Gaia Primary - Agent

The current Gaia implementation will still hold and will be designated as Gaia Primary. The primary will be a hub for the worker to connect to, get pipelines from, and report back on the current state of the pipelines they are running.

The Agent acts as a client, it is responsible for continuously pulling work from the primary instance, sending updates about the status of running or finished pipeline runs and scheduling work locally.

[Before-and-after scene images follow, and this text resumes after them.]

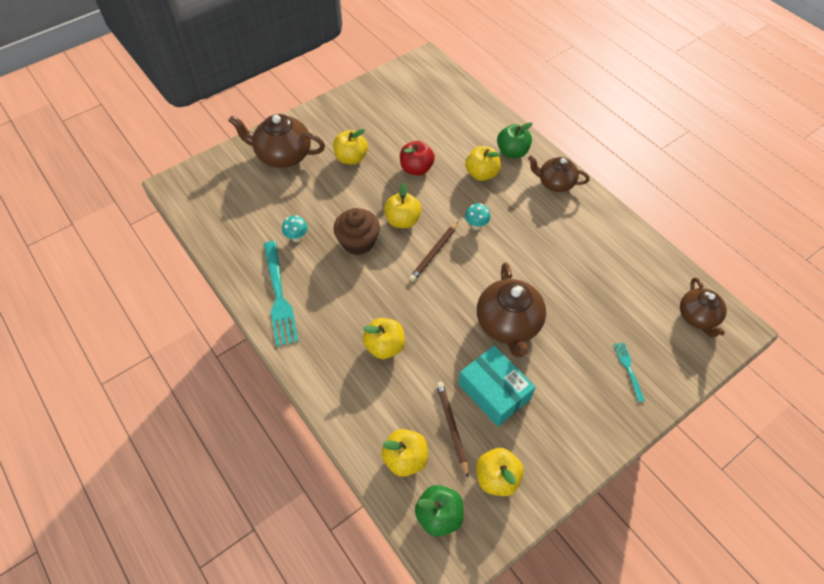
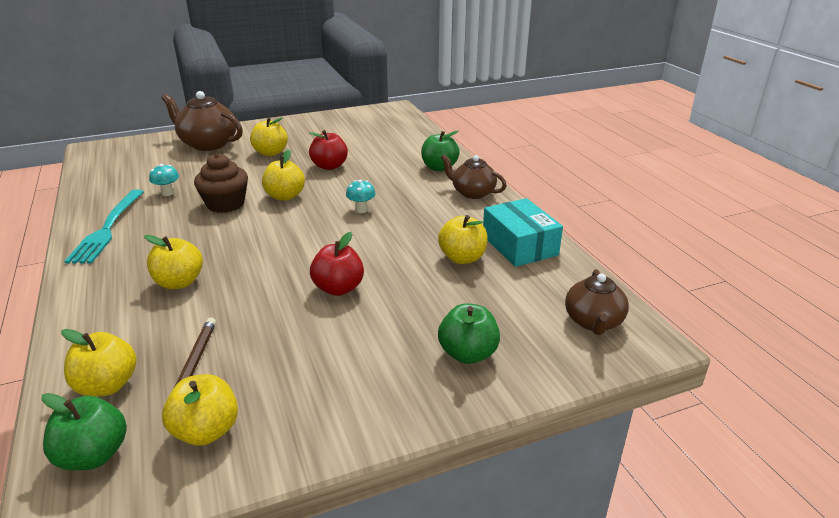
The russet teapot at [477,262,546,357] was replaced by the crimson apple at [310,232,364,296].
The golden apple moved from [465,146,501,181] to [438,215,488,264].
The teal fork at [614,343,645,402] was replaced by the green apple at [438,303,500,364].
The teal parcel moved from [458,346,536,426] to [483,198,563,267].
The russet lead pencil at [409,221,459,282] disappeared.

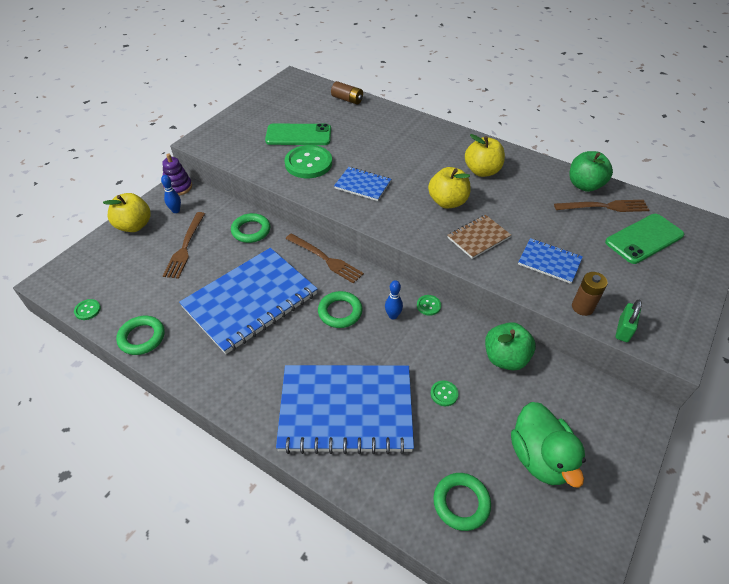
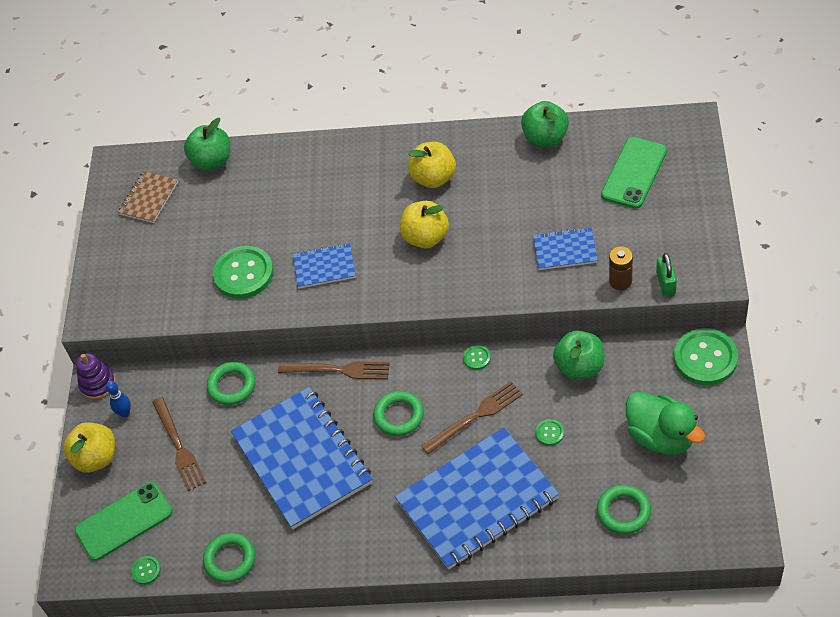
The green phone moved from [265,123,331,145] to [75,482,173,561].
The russet notepad moved from [447,215,511,259] to [118,171,178,223].
The russet battery at [331,81,363,105] was replaced by the green apple at [184,118,230,170].
The royal blue notepad at [179,248,317,354] turned 45 degrees counterclockwise.
The russet fork moved from [554,200,649,212] to [421,381,523,454].
The green button at [674,328,738,385] appeared.
The royal blue skittle at [385,280,403,320] disappeared.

The Workers will need to have the go-plugin extracted because HashiCorp’s plugin system does not support RPC calls over the network. Just strictly localhost communication is allowed. Pipeline execution and communication between jobs’ running and state changes are all through RPC.

Scheduler

The scheduler will be also included into the workers package. Workers will schedule their own parallel jobs execution model and Gaia Primary will have to schedule and manage which worker to distribute pipelines to. This means that the workers will need an indicator to define when they are too busy to accept more pipelines.

Pipeline build execution

Currently, once a user initiates a pipeline build, that pipeline is built and stored on Gaia Primary. For the first implementation, this will not change. Pipelines will be still built on the primary and once a pipeline run is scheduled on a worker, the pipeline binary will be automatically streamed to the worker.

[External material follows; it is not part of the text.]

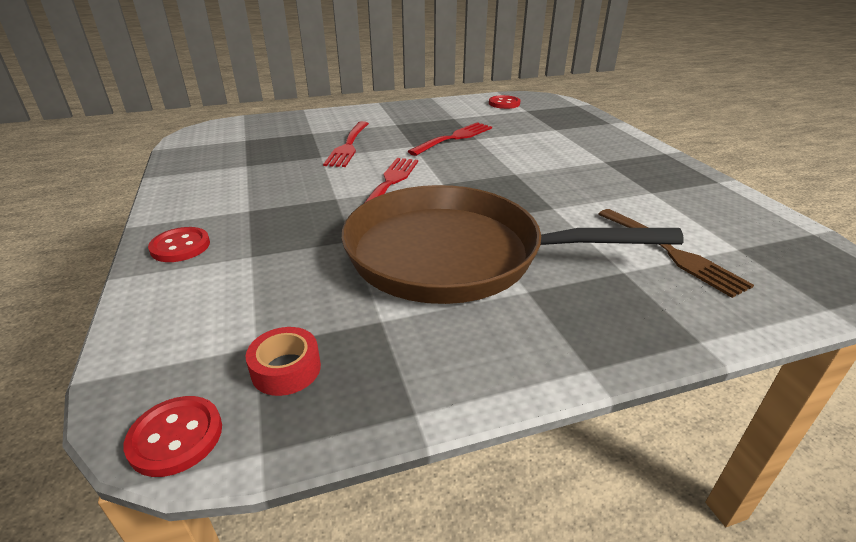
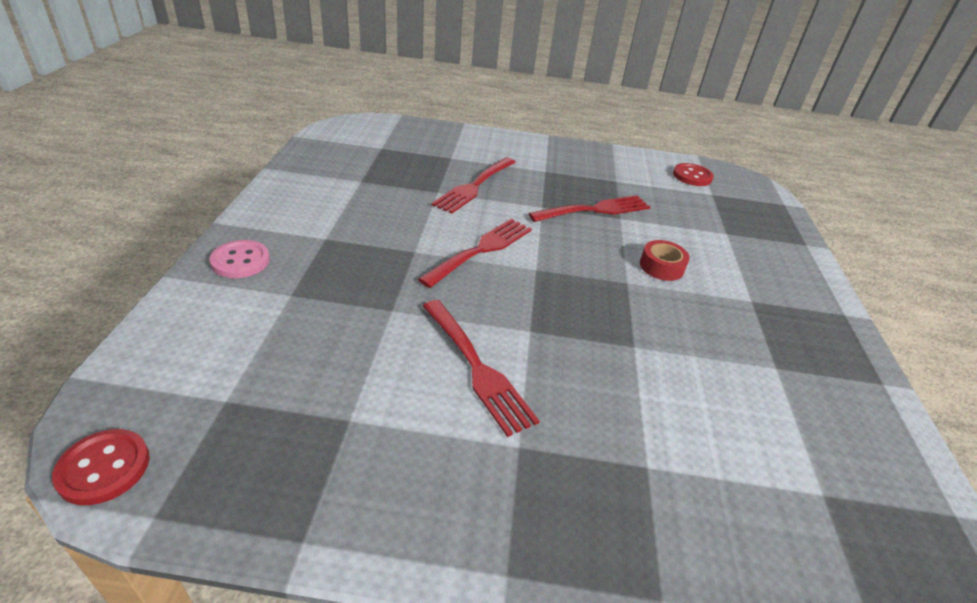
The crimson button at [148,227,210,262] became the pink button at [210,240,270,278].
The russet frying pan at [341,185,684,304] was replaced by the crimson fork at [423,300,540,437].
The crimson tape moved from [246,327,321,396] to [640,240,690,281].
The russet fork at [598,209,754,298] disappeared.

In the future, this has to change in order to support different operating systems. The binary will be built and validated on the worker. All information about the pipeline (e.g. included jobs, type, binary SHASum etc.) will be streamed back to the primary instance.

### Gaia Primary remains

If Gaia does not have any workers, the Gaia primary must still be able to take on jobs, build and execute them. Thus, the Gaia primary must retain the abilities of a worker as well as a server orchestrator.

Implementation Approach

  1. Extract all functionality regarding running and building pipelines including the SDK and the go-plugin facility into a worker package. This should not change the current behavior of Gaia. All tests should still pass. Including the WebHook capability which should be able to still just call build. The worker package should take care of building and distributing the binary.

  2. Create the API which handles most of the things worker related. But still don’t bother extracting it.

  3. Create an Agent package which calls back to master’s API and registers a server as a worker.

  4. Add a new mode option to Gaia which indicates the mode - server or worker - Gaia should start in.

  5. Implement the managing of the servers below settings on the left of the admin screen.